What is expected:
Reproduce all of the data that follows, character for character.

======== Material supplied ========

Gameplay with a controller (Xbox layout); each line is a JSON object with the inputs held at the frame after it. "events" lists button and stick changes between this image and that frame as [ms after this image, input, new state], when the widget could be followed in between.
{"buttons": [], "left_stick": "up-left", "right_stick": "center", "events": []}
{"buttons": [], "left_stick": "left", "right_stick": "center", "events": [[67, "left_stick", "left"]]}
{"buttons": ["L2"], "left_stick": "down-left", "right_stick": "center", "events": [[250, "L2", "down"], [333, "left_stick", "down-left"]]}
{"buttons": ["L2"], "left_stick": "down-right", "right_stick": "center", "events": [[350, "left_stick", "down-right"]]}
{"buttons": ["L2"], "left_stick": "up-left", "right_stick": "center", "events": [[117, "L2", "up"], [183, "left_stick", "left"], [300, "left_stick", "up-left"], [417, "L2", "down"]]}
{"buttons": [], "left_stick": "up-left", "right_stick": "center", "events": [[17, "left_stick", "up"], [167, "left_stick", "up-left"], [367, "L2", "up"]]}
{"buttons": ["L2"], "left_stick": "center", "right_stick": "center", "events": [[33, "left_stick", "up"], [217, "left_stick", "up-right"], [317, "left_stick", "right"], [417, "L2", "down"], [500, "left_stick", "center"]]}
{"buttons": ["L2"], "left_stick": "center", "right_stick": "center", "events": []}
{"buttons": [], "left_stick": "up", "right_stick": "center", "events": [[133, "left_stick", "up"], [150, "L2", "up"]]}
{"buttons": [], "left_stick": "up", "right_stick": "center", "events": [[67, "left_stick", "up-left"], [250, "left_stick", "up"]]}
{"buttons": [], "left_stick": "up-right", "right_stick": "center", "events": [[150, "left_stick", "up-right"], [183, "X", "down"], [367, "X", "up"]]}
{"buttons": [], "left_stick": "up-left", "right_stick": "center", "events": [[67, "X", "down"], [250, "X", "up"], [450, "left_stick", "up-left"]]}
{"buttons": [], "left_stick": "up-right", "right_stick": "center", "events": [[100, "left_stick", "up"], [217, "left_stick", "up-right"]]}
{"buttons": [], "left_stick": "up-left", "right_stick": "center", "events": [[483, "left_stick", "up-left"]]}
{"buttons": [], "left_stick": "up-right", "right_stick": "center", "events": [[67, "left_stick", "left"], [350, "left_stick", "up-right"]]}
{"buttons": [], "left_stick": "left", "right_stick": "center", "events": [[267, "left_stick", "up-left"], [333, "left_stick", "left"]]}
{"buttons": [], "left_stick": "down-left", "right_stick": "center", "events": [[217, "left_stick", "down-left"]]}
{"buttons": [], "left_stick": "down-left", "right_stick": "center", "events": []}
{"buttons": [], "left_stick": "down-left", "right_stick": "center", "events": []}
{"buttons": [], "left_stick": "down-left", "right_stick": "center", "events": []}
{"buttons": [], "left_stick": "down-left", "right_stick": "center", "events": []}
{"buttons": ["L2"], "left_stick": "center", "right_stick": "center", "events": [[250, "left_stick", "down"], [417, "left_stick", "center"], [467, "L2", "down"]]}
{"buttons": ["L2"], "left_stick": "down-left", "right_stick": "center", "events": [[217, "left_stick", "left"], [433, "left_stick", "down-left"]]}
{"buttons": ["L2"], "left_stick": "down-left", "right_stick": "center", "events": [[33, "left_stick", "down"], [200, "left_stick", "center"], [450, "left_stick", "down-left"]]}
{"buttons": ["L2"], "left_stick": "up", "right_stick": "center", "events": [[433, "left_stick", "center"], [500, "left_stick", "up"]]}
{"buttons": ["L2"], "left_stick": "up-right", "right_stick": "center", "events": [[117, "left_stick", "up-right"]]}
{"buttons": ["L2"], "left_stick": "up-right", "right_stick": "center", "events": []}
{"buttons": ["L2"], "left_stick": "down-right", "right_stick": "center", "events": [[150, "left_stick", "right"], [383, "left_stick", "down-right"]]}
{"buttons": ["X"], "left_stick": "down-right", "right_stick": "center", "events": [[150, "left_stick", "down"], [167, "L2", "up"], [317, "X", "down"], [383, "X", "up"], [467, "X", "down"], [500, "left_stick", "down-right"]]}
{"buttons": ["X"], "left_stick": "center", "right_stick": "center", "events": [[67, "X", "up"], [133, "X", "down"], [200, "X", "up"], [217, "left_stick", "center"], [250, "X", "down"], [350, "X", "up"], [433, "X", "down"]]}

========

Expected answer:
Gameplay with a controller (Xbox layout); each line is a JSON object with the inputs held at the frame after it. "events" lists button and stick changes between this image and that frame as [ms after this image, input, new state], when the widget could be followed in between.
{"buttons": [], "left_stick": "up-left", "right_stick": "center", "events": []}
{"buttons": [], "left_stick": "left", "right_stick": "center", "events": [[67, "left_stick", "left"]]}
{"buttons": ["L2"], "left_stick": "down-left", "right_stick": "center", "events": [[250, "L2", "down"], [333, "left_stick", "down-left"]]}
{"buttons": ["L2"], "left_stick": "down-right", "right_stick": "center", "events": [[350, "left_stick", "down-right"]]}
{"buttons": ["L2"], "left_stick": "up-left", "right_stick": "center", "events": [[117, "L2", "up"], [183, "left_stick", "left"], [300, "left_stick", "up-left"], [417, "L2", "down"]]}
{"buttons": [], "left_stick": "up-left", "right_stick": "center", "events": [[17, "left_stick", "up"], [167, "left_stick", "up-left"], [367, "L2", "up"]]}
{"buttons": ["L2"], "left_stick": "center", "right_stick": "center", "events": [[33, "left_stick", "up"], [217, "left_stick", "up-right"], [317, "left_stick", "right"], [417, "L2", "down"], [500, "left_stick", "center"]]}
{"buttons": ["L2"], "left_stick": "center", "right_stick": "center", "events": []}
{"buttons": [], "left_stick": "up", "right_stick": "center", "events": [[133, "left_stick", "up"], [150, "L2", "up"]]}
{"buttons": [], "left_stick": "up", "right_stick": "center", "events": [[67, "left_stick", "up-left"], [250, "left_stick", "up"]]}
{"buttons": [], "left_stick": "up-right", "right_stick": "center", "events": [[150, "left_stick", "up-right"], [183, "X", "down"], [367, "X", "up"]]}
{"buttons": [], "left_stick": "up-left", "right_stick": "center", "events": [[67, "X", "down"], [250, "X", "up"], [450, "left_stick", "up-left"]]}
{"buttons": [], "left_stick": "up-right", "right_stick": "center", "events": [[100, "left_stick", "up"], [217, "left_stick", "up-right"]]}
{"buttons": [], "left_stick": "up-left", "right_stick": "center", "events": [[483, "left_stick", "up-left"]]}
{"buttons": [], "left_stick": "up-right", "right_stick": "center", "events": [[67, "left_stick", "left"], [350, "left_stick", "up-right"]]}
{"buttons": [], "left_stick": "left", "right_stick": "center", "events": [[267, "left_stick", "up-left"], [333, "left_stick", "left"]]}
{"buttons": [], "left_stick": "down-left", "right_stick": "center", "events": [[217, "left_stick", "down-left"]]}
{"buttons": [], "left_stick": "down-left", "right_stick": "center", "events": []}
{"buttons": [], "left_stick": "down-left", "right_stick": "center", "events": []}
{"buttons": [], "left_stick": "down-left", "right_stick": "center", "events": []}
{"buttons": [], "left_stick": "down-left", "right_stick": "center", "events": []}
{"buttons": ["L2"], "left_stick": "center", "right_stick": "center", "events": [[250, "left_stick", "down"], [417, "left_stick", "center"], [467, "L2", "down"]]}
{"buttons": ["L2"], "left_stick": "down-left", "right_stick": "center", "events": [[217, "left_stick", "left"], [433, "left_stick", "down-left"]]}
{"buttons": ["L2"], "left_stick": "down-left", "right_stick": "center", "events": [[33, "left_stick", "down"], [200, "left_stick", "center"], [450, "left_stick", "down-left"]]}
{"buttons": ["L2"], "left_stick": "up", "right_stick": "center", "events": [[433, "left_stick", "center"], [500, "left_stick", "up"]]}
{"buttons": ["L2"], "left_stick": "up-right", "right_stick": "center", "events": [[117, "left_stick", "up-right"]]}
{"buttons": ["L2"], "left_stick": "up-right", "right_stick": "center", "events": []}
{"buttons": ["L2"], "left_stick": "down-right", "right_stick": "center", "events": [[150, "left_stick", "right"], [383, "left_stick", "down-right"]]}
{"buttons": ["X"], "left_stick": "down-right", "right_stick": "center", "events": [[150, "left_stick", "down"], [167, "L2", "up"], [317, "X", "down"], [383, "X", "up"], [467, "X", "down"], [500, "left_stick", "down-right"]]}
{"buttons": ["X"], "left_stick": "center", "right_stick": "center", "events": [[67, "X", "up"], [133, "X", "down"], [200, "X", "up"], [217, "left_stick", "center"], [250, "X", "down"], [350, "X", "up"], [433, "X", "down"]]}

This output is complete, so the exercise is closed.